Well lets be honest, the writing was on the wall about what MG have been up to. They bought the Kart developer because they used UE4 but their own physics engine. They are marrying UE4 with the rF2 physics engine on the new NASCAR title; and from which, they are pulling expertise from both studios to do so. Next up, BTCC; and then after that, ACO/LeMans title.
Using UE4 seems on the surface to make sense; its after all what SimBin were tasked to do with GTR3 (Sector3 physics, UE4 graphics) but have failed to deliver. And of course there is ACC. The advantage of it is that you can port the game to consoles as well as PCs. But Kunos have alluded to certain problems with mixing UE4 and their physics; and there are some rumors that if they ever produce an AC2, they'll revert to their own graphics engine.

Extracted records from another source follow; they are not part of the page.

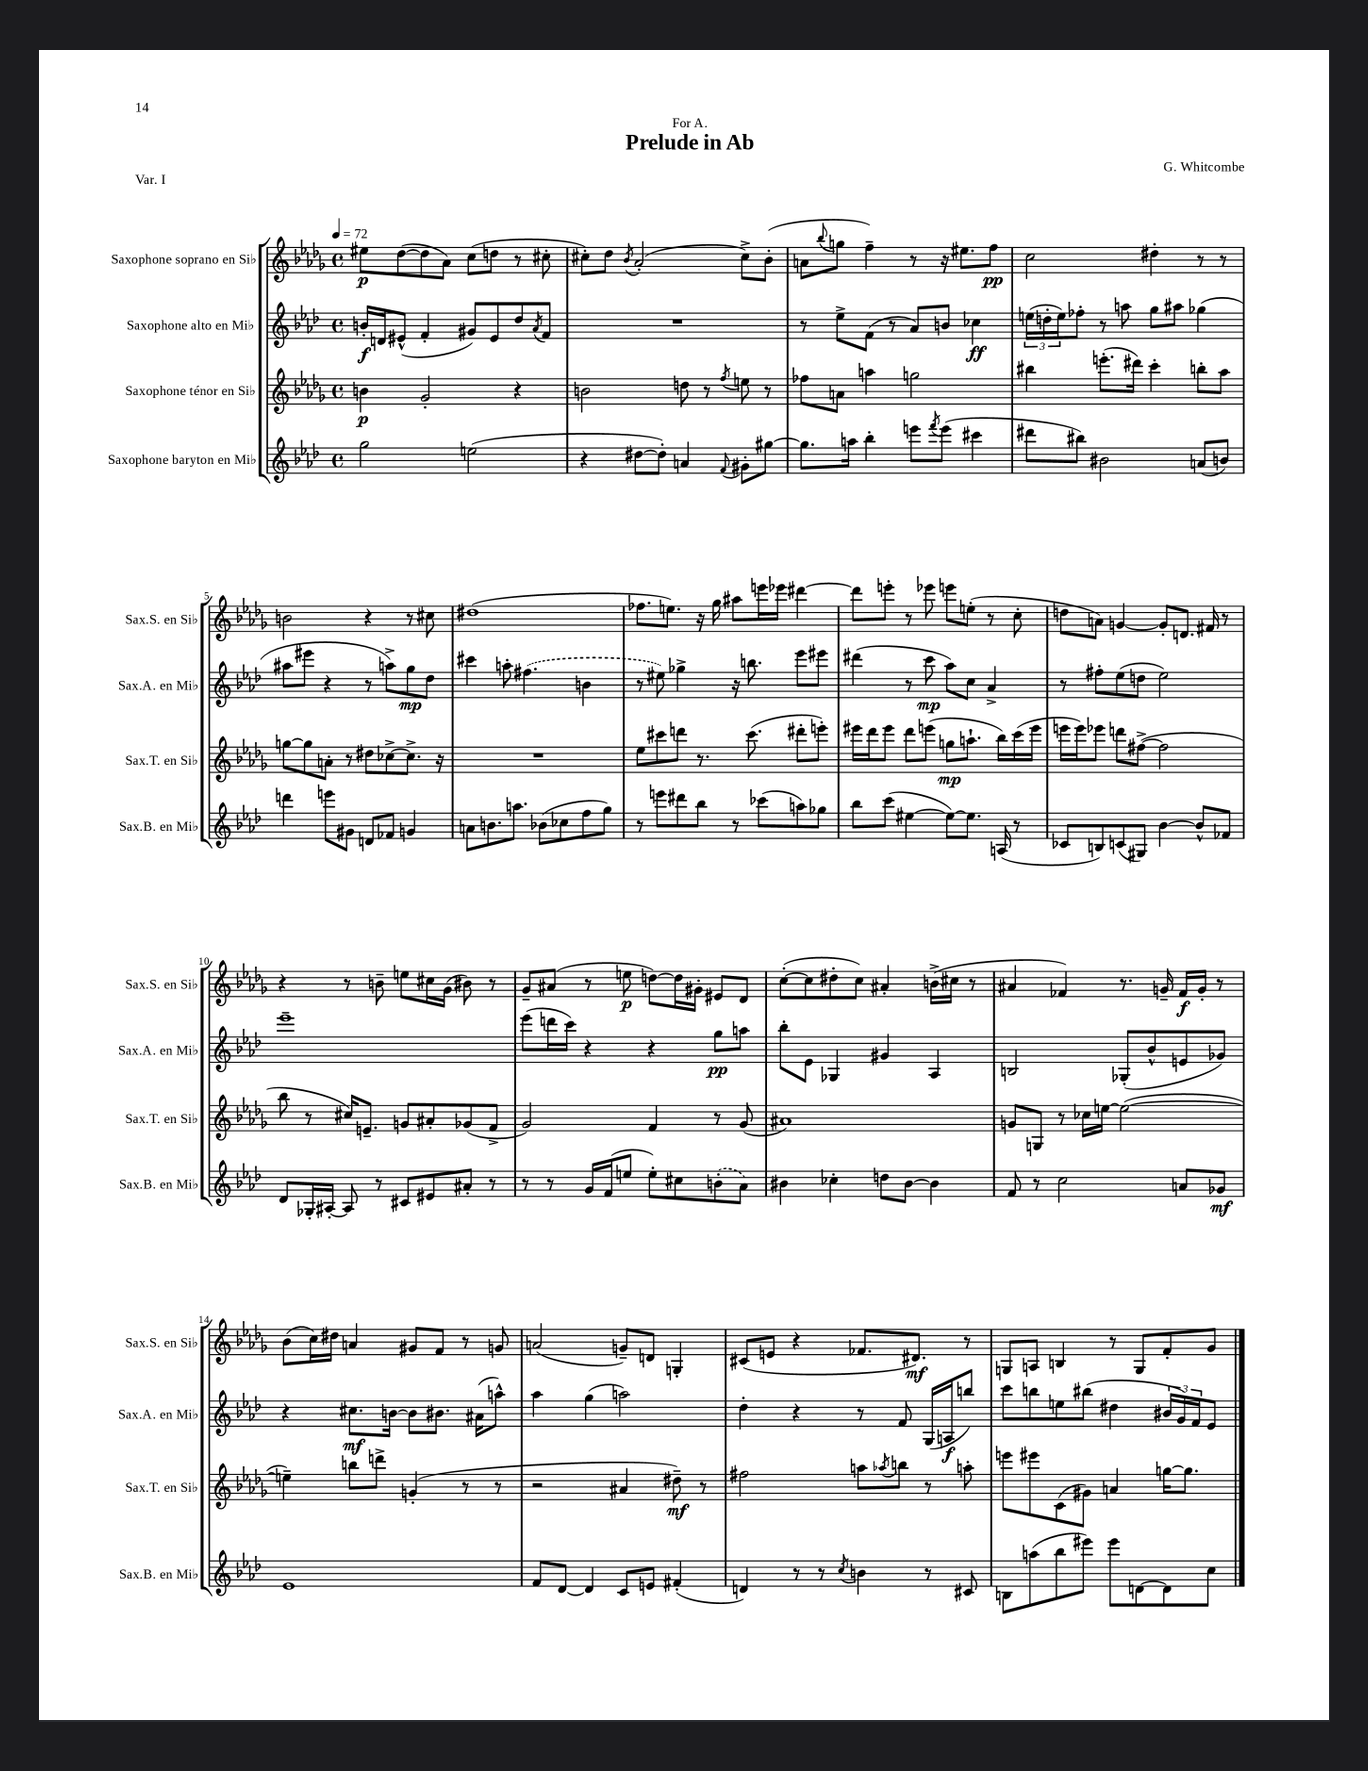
\header { title = "Prelude in Ab" composer = "G. Whitcombe" dedication = "For A." piece = "Var. I" }
<<
\new StaffGroup <<
\new Staff = "s0" \with { instrumentName = "Saxophone soprano en Sib" shortInstrumentName = "Sax.S. en Sib" } {
    \clef treble \key des \major \defaultTimeSignature \time 4/4 \tempo 4 = 72
    eis''8\p des''8~( des''8 aes'8) c''8( d''8 r8 cis''8-. |
    cis''8-.) des''8 \acciaccatura { bes'8 } aes'2-.( cis''8->) bes'8-.( |
    a'8 \appoggiatura { bes''8 } g''8 f''4--) r8 r16 eis''8. f''8\pp |
    c''2 dis''4-. r8 r8 |
    b'2 r4 r8 cis''8 |
    dis''1( |
    fes''8. e''8.) r16 ges''16 ais''8 e'''16 ees'''16 dis'''4~ |
    dis'''8 e'''8-. r8 ees'''8 e'''8 e''8-.( r8 c''8-. |
    d''8 a'8) g'4~ g'8-. d'8. fis'16 r8 |
    r4 r8 b'8-- e''8 cis''16 ges'16( bis'8) r8 |
    ges'8-- ais'8( r8 e''8\p d''8~) d''16 gis'16-. eis'8 des'8 |
    c''8~-.( c''8 dis''8-. c''8) ais'4-. b'16->( cis''16 r8 |
    ais'4 fes'4) r8. g'16-- fes'16\f g'16-. r8 |
    bes'8( c''16) dis''16 a'4 gis'8 f'8 r8 g'8 |
    a'2( g'8--) d'8 g4-. |
    cis'8( e'8 r4 fes'8. dis'8.\mf) r8 |
    g8 a8 b4 r8 g8 f'8-. ges'8 \bar "|." |
}
\new Staff = "s1" \with { instrumentName = "Saxophone alto en Mib" shortInstrumentName = "Sax.A. en Mib" } {
    \clef treble \key aes \major \defaultTimeSignature \time 4/4
    b'16-.\f d'16 eis'8-^( f'4-. gis'8) eis'8 des''8 \acciaccatura { aes'8 } f'8 |
    R1 |
    r8 ees''8-> f'8( r8 aes'8) b'8 ces''4\ff |
    \tuplet 3/2 { e''16( d''16-. e''16) } fes''8-. r8 a''8 g''8 ais''8 ges''4( |
    ais''8 eis'''8 r4 r8 a''8->) g''8\mp des''8 |
    cis'''4 a''8-. \once \slurDashed fis''4.( b'4 |
    r8 eis''8) ges''4-> r16 b''8. ees'''8 eis'''8 |
    dis'''4( r8 c'''8\mp aes''8) c''8 aes'4-> |
    r8 fis''8-. ees''8( d''8 ees''2) |
    ees'''1-- |
    ees'''8( d'''16 c'''16) r4 r4 g''8\pp a''8 |
    bes''8-. ees'8 ges4 gis'4 aes4 |
    b2 ges8-.( bes'8-^ e'8 ges'8) |
    r4 cis''8.\mf b'16~ b'8 bis'8. ais'16( a''8-^) |
    aes''4 g''4( a''2) |
    des''4-. r4 r8 f'8 g16( a16\f b''8) |
    c'''8 b''8 e''8 bis''8( dis''4 \tuplet 3/2 { bis'16 g'16) f'16 } ees'8 \bar "|." |
}
\new Staff = "s2" \with { instrumentName = "Saxophone ténor en Sib" shortInstrumentName = "Sax.T. en Sib" } {
    \clef treble \key des \major \defaultTimeSignature \time 4/4
    b'4\p ges'2-. r4 |
    b'2 d''8 r8 \acciaccatura { f''8 } e''8 r8 |
    fes''8 a'8 a''4 g''2 |
    bis''4 e'''8.-.( dis'''16) c'''4-. b''8-. aes''8 |
    g''8~ g''8 a'8-. r8 dis''8 ces''8~-> ces''8.-> r16 |
    R1 |
    ees''8 cis'''8 d'''8 r8. cis'''8.( dis'''8-. e'''8-.) |
    eis'''16 des'''16 eis'''8 des'''8 e'''8( g''8\mp a''8.-! bes''16) c'''16( e'''16 |
    e'''16 e'''16) ees'''8 d'''8 fis''8~->( fis''2 |
    bes''8 r8 cis''16) e'8.-- g'8 ais'8-. ges'8( f'8-> |
    ges'2) f'4 r8 ges'8( |
    ais'1) |
    g'8 g8 r8 ces''16 e''16~ e''2~( |
    e''4--) b''8 d'''8-> g'4-.( r8 r8 |
    r2 ais'4 dis''8--\mf) r8 |
    fis''2 a''8 \acciaccatura { aes''8 } b''8 r8 a''8-. |
    e'''8 eis'''8 c'8( gis'8) a'4 g''16~ g''8. \bar "|." |
}
\new Staff = "s3" \with { instrumentName = "Saxophone baryton en Mib" shortInstrumentName = "Sax.B. en Mib" } {
    \clef treble \key aes \major \defaultTimeSignature \time 4/4
    g''2 e''2( |
    r4 dis''8~ dis''8-.) a'4 \appoggiatura { f'8 } gis'8-. gis''8~ |
    gis''8. a''16 bes''4-. e'''8 \acciaccatura { f'''8 } e'''8( cis'''4 |
    dis'''8 bis''8) bis'2 a'8( b'8) |
    d'''4 e'''8 gis'8 d'8 fes'8 g'4 |
    a'8 b'8. a''8. bes'8( ces''8 f''8 g''8) |
    r8 e'''8 dis'''8 bes''8 r8 ces'''8( a''8) ges''8 |
    bes''8 c'''8( eis''4~ eis''8~) eis''8. a16( r8 |
    ces'8 b8) c'8( gis8) bes'4~ bes'8-^ fes'8 |
    des'8 ges16-. ais16~-. ais8 r8 cis'8 eis'8 ais'8-. r8 |
    r8 r8 g'16 f'16( e''8 e''8-.) cis''8 \once \slurDashed b'8-.( aes'8) |
    bis'4 ces''4-. d''8 bis'8~ bis'4 |
    f'8 r8 c''2 a'8 ges'8\mf |
    ees'1 |
    f'8 des'8~ des'4 c'8 e'8 fis'4-.( |
    d'4) r8 r8 \acciaccatura { c''8 } b'4 r8 cis'8 |
    b8 a''8( bes''8 eis'''8) eis'''8 d'8~ d'8 c''8 \bar "|." |
}
>>
>>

My own experience with ACC, has been pretty poor quite frankly. When you look at the type of games UE4 is used on, and for consoles in general, they are fixed to either 30fps or 60fps, and are generally slow-moving games such as first-person shooters and adventure games, where you slowly travel around an environment with buildings and trees and such, where they don't move quickly and can render with shadows in a decent way. On ACC, the shadows on the trees are terribly distracting - they only start at a certain draw distance and so they pop in, changing tree colors from light to dark constantly as you blast up to them at 150mph not 30mph or 5mph. There's problems with the auto-exposure as well, for the same reasons. In order to try to overcome the shortcomings, and massive fluctuations in fps and stuttering, I've had to lock fps to 84 and massage settings; and this is on a 9th Gen Intel proc and 2070 Nvidia GPU. Performance is crap. And of course, like everyone else I read about what a disaster it to try and run VR with that title, and the inability to retain fps performance.
The question is, what does this mean for rF2? In much the same way as Reiza had to rebuild all their content for the Madness engine, pretty sure S397 would have to do the same were they ever to swap out the graphics for the MG UE4 engine. All mod content instantly obsolete, including those with 3rd party relationships (KartSim, guys who did Alpine etc.). But without this, they've got to maintain full development of the graphics subsystem so they don't fall behind. UE5 is coming soon as well; raytracing; DX12; DLSS or AMDs competitor (allowing to have apparently better resolution that actually being used, upscaling); plus whatever happens with VR. That's a tall order, and I just wonder if MG will want to do it. Or instead, they'll just let the content gradually migrate to the "new" games that are built on the MG engine. I suspect, that'll be the plan. There's also competing Competition Systems to worry about as well, since they aren't using the rF one on the other titles.